In the case of The Amerique, 1 Am. Law & Eq. 17; S. C. L. R. 6 Priv. Co. App. 468, only 10 per cent. was given, although there was no loss of ship and cargo, the steam-ship Amerique having been found floating in the ocean abandoned by officers, crew, and passengers, and having been simply towed into port. It was a case of technical derelict, but the other ingredients of a salvage service were wanting. The court gave but one-tenth, on the express ground that the services rendered were inconsiderable, and the demand out of all proportion to them. When enterprising mariners find a ship worth hundreds of thousands of dollars floating quietly on the ocean, it does not require the stimulant of a 25 or 50 per cent. bounty to inspire them to tow her into port. The court looked at the reason of the law, and not at the letter, in this case, and refused to "stick in the bark."

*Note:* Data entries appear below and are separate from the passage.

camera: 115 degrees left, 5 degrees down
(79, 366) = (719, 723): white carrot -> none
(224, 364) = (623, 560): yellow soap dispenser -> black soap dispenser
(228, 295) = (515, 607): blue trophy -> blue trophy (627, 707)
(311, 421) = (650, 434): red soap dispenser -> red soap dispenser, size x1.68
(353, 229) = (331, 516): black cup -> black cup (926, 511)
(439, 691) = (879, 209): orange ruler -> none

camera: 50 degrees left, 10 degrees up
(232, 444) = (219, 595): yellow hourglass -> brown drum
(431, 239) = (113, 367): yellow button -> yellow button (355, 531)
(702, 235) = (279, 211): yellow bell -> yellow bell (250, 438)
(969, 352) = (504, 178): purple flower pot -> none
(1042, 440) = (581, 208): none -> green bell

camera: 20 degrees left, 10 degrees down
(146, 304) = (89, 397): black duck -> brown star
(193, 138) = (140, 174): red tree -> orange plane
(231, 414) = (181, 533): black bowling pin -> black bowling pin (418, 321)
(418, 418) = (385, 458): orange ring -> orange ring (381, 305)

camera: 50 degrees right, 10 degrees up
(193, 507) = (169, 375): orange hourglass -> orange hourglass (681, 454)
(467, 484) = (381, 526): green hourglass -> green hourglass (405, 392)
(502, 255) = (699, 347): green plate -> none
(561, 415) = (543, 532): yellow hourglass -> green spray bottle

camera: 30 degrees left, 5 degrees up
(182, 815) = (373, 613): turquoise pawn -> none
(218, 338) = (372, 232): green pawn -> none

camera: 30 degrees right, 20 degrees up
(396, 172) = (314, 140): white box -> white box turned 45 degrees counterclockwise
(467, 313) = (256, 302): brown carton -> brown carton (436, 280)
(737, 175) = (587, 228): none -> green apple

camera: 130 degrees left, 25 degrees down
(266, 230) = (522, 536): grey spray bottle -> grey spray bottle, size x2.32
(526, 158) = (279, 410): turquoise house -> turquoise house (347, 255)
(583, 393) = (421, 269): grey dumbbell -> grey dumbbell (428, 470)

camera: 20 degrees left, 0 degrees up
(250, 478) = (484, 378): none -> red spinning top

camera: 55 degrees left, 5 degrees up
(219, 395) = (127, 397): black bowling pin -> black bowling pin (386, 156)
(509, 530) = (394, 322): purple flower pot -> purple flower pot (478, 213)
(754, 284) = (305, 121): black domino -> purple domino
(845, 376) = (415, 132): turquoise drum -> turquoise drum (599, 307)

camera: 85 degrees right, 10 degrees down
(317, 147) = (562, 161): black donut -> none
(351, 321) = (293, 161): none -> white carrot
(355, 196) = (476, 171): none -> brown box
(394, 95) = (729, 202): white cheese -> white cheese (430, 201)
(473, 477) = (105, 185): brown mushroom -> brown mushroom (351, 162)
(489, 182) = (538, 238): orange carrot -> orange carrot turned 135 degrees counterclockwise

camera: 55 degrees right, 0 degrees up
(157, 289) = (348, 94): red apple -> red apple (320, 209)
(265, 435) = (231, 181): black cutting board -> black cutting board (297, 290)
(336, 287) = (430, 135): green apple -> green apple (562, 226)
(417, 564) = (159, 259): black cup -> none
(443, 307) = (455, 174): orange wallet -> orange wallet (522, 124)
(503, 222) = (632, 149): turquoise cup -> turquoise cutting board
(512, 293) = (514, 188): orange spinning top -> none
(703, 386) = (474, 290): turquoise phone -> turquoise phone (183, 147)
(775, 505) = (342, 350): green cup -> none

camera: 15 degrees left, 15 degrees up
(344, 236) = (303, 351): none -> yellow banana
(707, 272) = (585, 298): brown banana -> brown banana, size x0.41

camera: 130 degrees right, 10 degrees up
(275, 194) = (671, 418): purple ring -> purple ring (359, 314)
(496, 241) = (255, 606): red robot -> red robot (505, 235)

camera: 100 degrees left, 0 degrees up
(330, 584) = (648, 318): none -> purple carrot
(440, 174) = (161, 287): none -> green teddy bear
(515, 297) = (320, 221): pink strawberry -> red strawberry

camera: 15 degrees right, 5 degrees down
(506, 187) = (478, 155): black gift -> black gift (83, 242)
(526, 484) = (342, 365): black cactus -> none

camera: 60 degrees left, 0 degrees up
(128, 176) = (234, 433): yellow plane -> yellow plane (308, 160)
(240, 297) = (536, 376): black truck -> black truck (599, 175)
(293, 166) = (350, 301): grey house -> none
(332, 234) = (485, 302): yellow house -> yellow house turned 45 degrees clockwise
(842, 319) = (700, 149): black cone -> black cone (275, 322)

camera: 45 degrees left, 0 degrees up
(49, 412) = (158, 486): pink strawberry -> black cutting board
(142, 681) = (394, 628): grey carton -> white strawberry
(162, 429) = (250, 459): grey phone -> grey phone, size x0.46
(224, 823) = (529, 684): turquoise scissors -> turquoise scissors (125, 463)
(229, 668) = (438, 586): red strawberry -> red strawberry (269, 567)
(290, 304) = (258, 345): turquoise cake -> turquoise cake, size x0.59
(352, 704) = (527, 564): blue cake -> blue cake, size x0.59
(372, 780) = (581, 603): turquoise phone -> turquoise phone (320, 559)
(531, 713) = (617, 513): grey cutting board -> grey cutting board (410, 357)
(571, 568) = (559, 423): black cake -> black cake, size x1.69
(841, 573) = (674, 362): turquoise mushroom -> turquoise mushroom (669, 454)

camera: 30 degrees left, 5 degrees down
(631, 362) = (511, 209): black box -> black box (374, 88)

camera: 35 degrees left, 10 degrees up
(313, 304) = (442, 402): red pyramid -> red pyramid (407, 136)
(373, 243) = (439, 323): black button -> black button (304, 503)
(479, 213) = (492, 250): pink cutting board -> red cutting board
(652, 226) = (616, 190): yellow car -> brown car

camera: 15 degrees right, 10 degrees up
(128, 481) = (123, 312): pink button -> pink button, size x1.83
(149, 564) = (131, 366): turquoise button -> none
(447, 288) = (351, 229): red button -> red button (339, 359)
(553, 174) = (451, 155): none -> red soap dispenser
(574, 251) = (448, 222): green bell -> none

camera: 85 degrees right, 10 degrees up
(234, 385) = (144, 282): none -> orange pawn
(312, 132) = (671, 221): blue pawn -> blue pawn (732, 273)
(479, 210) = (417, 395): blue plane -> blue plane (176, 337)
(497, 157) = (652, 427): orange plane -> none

In the American case of the Steam-ship Swiftsure, 4 FED. Rep. 463, the ship, mistaking the channel, went ashore on the sand beach north of Cape Charles at 9 A. M. of a clear day in May, 1880, on a smooth sea, and lay there until 2 o'clock waiting to be floated off by a tide; her chief officers drunk. At that hour two very strong steam-tugs, which, in pursuing their regular business, had been looking for vessels coming in to be towed, came along-side, and on being asked to go to work, made fast two hawsers to the stern of the ship, and the two tugs, pulling together, and aided by the powerful propeller of the ship, soon got her afloat and out to sea, when they let

her go, and she came herself into the port of Baltimore. The value of ship and cargo together was $125,000. There was no damage; everything was saved. Here the owners could well have afforded the allowance of a liberal bounty, in addition to a fair remuneration for actual service, if the case had contained the ingredients which make up every true salvage service; but it did not contain those ingredients. The danger of the ship at 2 o'clock, whatever it might have become 12 hours later, after night had supervened, was in fact very inconsiderable; and the service of the two tugs was very little more than that of towage. The salvors were in absolutely no risk. The skill shown was no more than what the rudest tugmen who had never seen a wreck might have exhibited. The time was but three hours; for the tugs were already out there in the course of their regular calling, looking for tows. The judge thought that the ship was only in prospective peril, because, at the time the tugs went to work with her, the wind and sea were increasing, and that part of the coast was dangerous, and liable to sudden storms. This peril was the only salvage ingredient in the case, and it was prospective. But for it the service would have been strictly one of towage. And so the judge says, as if apologetically for admitting the element of bounty in his award at all:

"The allowance in such cases is intended to be sufficiently liberal to make every one concerned eager to perform the service with promptness and energy, and also to encourage the maintenance of steam-vessels sufficiently powerful to make the assistance effective. It would be contrary to the spirit of the maritime law to reduce the salvage compensation below the standard of liberal inducement, and it would equally frustrate its purpose if the allowance should be so large and so out of proportion to the services actually rendered as to cause vessels (in critical situations) to hesitate or decline to receive assistance because of its ruinous cost."

And so, rejecting the demand for $40,000 as exorbitant, the judge awarded the sum of $2,500.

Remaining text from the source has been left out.